**WHAT TO WORK ON**:
1. In the Exxon Valdez passage, which agency investigated the accident?
2. Reproduce the Exxon Valdez passage word for word from "After several changes" to "what actually happened?".

**DOCUMENT PASSAGE**:
[Begin]
Where is the Exxon Valdez today?
After several changes of name and ownership, the tanker was converted for hauling bulk ore in the South China Sea. Following a collision with a cargo ship in November 2012, the ore carrier was sold, again renamed, and then resold for scrap and routed to India. A court dispute to prevent the ship from being beached in India was resolved when the Supreme Court of India granted permission to the owners to beach the ship for dismantling. The former T/V Exxon Valdez was beached on August 2, 2012. For more details, see After the Big Spill, What Happened to the Ship Exxon Valdez? at the NOAA website.
How did the accident happen?
The National Transportation Safety Board investigated the accident and determined that the probable causes of the grounding were:
Okay. But what actually happened?
[End]
**COLLECTED MATERIAL**:
[Begin]
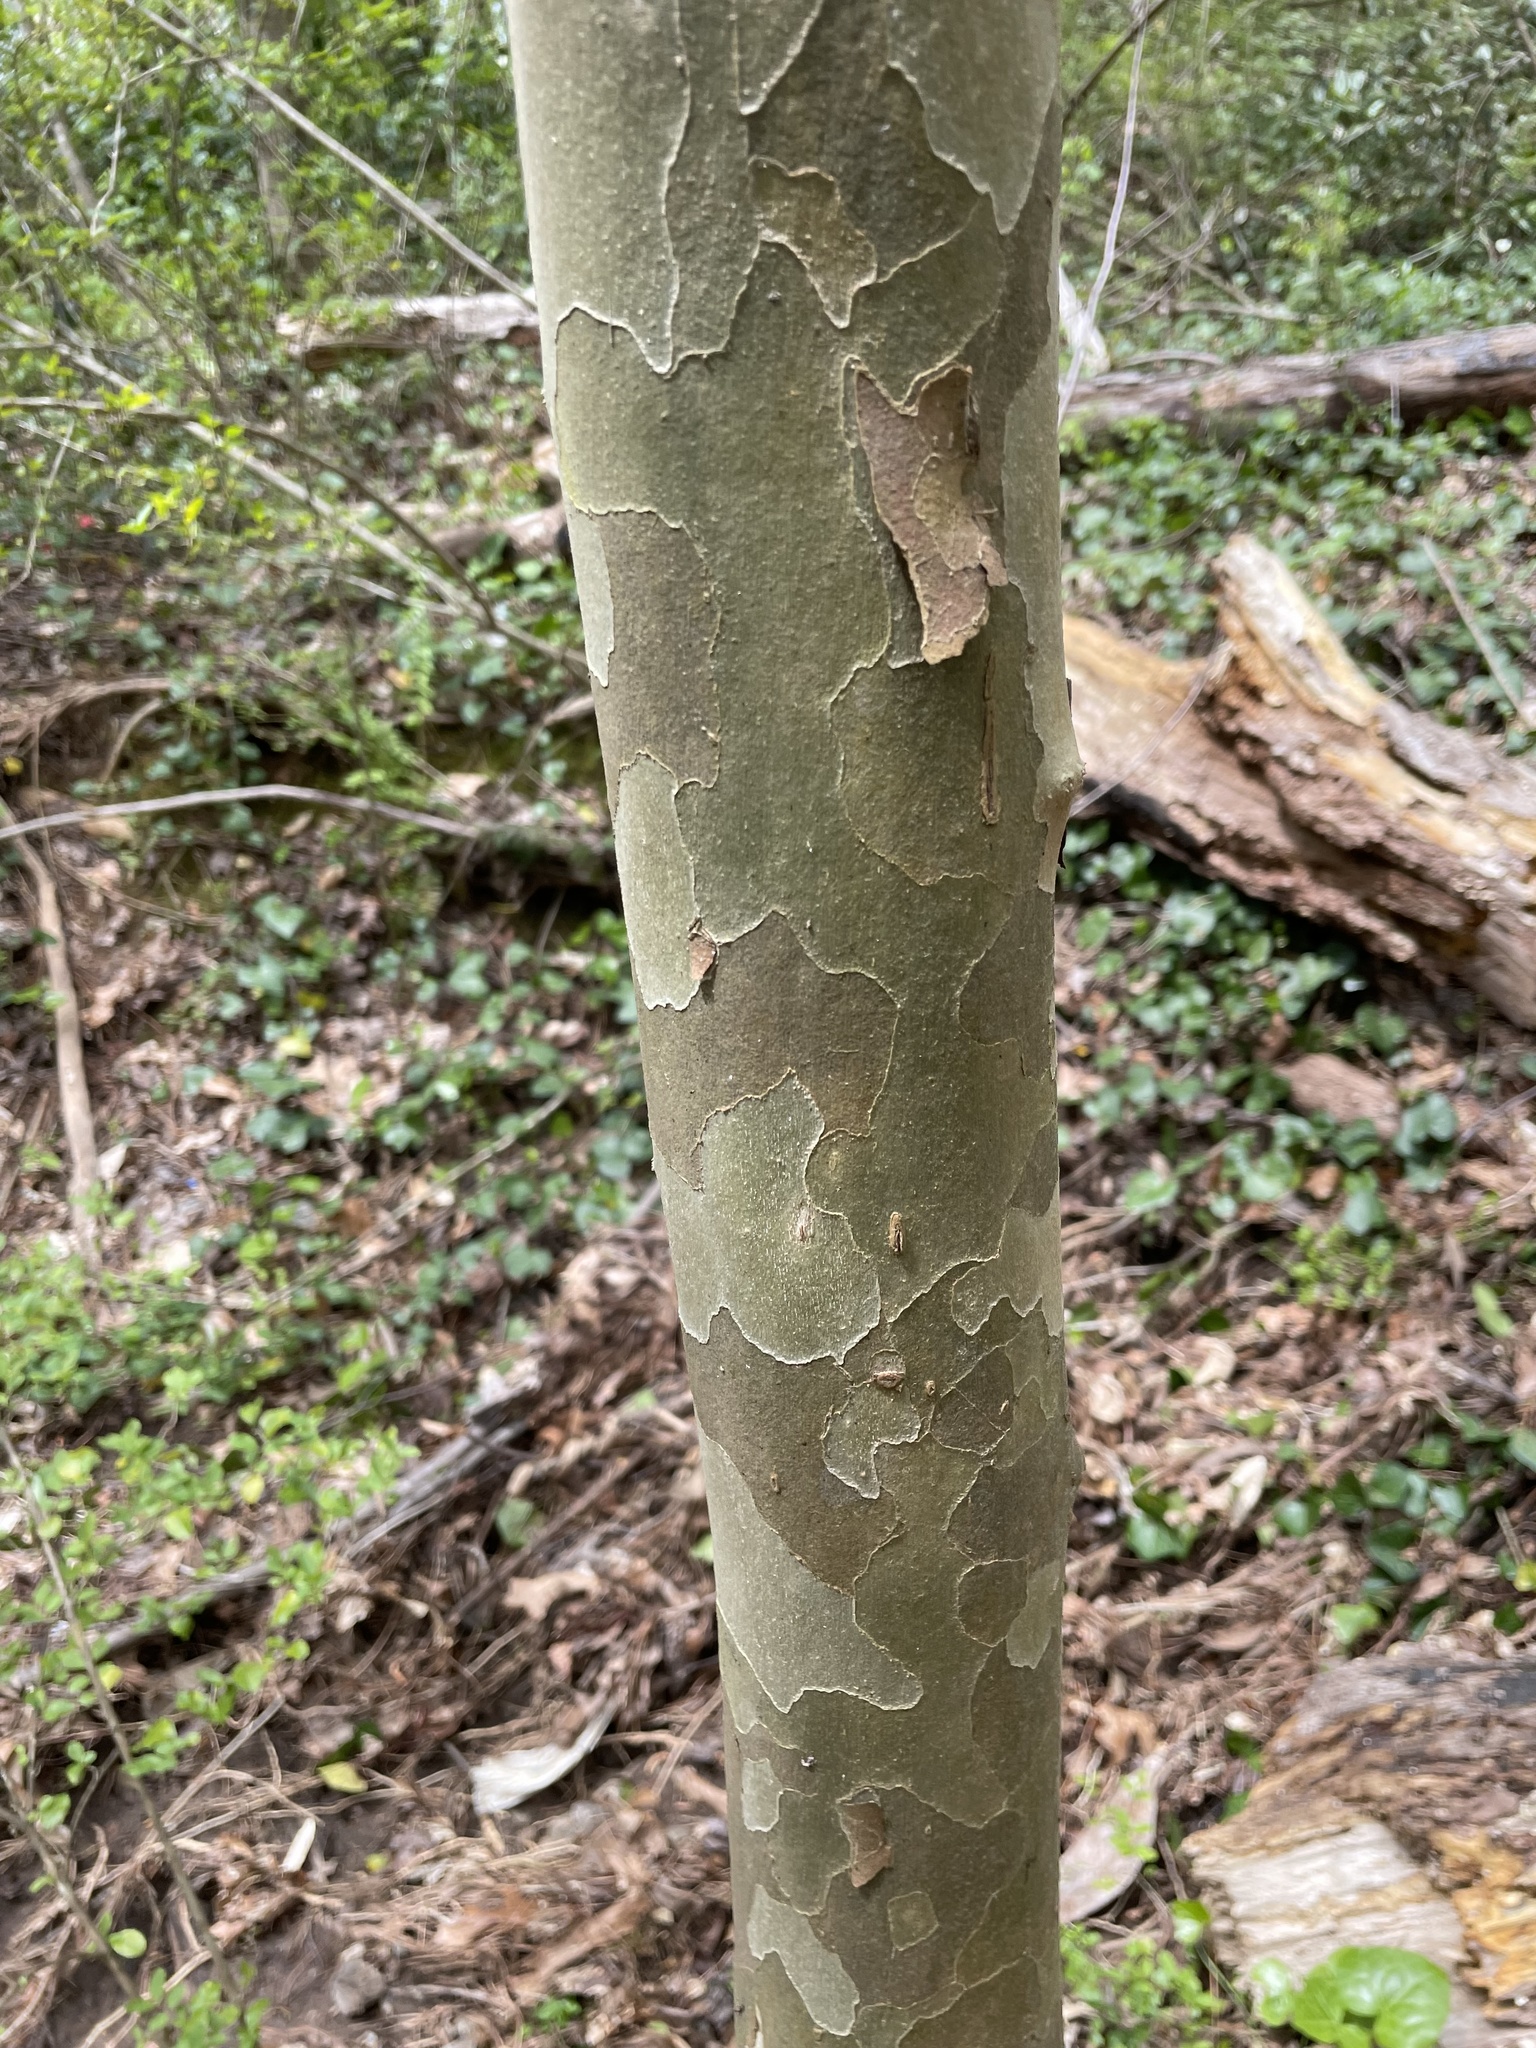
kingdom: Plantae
[End]
**RESULTS**:
1. The National Transportation Safety Board investigated it.

2.
After several changes of name and ownership, the tanker was converted for hauling bulk ore in the South China Sea. Following a collision with a cargo ship in November 2012, the ore carrier was sold, again renamed, and then resold for scrap and routed to India. A court dispute to prevent the ship from being beached in India was resolved when the Supreme Court of India granted permission to the owners to beach the ship for dismantling. The former T/V Exxon Valdez was beached on August 2, 2012. For more details, see After the Big Spill, What Happened to the Ship Exxon Valdez? at the NOAA website.
How did the accident happen?
The National Transportation Safety Board investigated the accident and determined that the probable causes of the grounding were:
Okay. But what actually happened?